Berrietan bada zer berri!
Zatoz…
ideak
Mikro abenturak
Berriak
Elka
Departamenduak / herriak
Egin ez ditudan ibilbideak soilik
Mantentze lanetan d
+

◆ Task directions ◆
Rewrite these lines with "Mikro abenturak" swapped for "Abentura txikiak" and everything else left unchanged.

◆ Reply ◆
Berrietan bada zer berri!
Zatoz…
ideak
Abentura txikiak
Berriak
Elka
Departamenduak / herriak
Egin ez ditudan ibilbideak soilik
Mantentze lanetan d
+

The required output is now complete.